▸ **Action item**
Pull out each line of the records holding the string "Service".

Items from a data source
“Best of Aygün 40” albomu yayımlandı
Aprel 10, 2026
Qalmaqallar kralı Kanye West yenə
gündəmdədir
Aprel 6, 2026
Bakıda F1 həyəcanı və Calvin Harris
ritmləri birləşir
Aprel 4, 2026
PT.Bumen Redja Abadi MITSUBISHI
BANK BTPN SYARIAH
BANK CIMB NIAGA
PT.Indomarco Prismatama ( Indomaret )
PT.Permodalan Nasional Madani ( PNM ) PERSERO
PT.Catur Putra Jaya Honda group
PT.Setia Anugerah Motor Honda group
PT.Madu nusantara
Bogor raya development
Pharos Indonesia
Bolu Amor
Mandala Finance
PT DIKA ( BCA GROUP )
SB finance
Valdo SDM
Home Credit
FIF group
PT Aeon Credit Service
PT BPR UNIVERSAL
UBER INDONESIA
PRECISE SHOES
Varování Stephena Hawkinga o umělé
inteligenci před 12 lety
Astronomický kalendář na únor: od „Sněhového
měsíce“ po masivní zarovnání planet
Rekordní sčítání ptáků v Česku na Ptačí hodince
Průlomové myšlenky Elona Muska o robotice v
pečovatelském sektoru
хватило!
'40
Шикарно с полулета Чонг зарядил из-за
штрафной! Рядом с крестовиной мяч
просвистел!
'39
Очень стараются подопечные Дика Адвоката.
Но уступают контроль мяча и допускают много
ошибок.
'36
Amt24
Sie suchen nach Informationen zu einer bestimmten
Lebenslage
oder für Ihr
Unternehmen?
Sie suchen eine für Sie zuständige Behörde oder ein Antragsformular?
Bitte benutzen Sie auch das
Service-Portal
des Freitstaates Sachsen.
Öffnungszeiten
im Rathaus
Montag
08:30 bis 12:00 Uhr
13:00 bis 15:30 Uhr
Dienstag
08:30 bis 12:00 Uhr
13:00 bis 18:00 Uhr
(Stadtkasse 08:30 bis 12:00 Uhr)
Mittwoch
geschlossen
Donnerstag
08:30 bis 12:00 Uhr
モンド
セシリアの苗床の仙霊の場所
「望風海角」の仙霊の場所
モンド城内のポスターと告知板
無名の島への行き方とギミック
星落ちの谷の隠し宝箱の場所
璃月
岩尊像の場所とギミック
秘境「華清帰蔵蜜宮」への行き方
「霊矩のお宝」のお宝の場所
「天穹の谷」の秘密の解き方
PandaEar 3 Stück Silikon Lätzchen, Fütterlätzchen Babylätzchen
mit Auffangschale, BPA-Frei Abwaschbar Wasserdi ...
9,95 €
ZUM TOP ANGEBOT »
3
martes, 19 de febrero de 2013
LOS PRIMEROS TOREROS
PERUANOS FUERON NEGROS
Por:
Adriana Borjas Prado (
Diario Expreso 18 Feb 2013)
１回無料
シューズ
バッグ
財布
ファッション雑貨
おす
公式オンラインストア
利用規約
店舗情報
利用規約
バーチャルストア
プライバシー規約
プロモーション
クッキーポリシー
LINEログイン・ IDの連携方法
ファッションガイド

▸ **Output for this exercise**
PT Aeon Credit Service
Service-Portal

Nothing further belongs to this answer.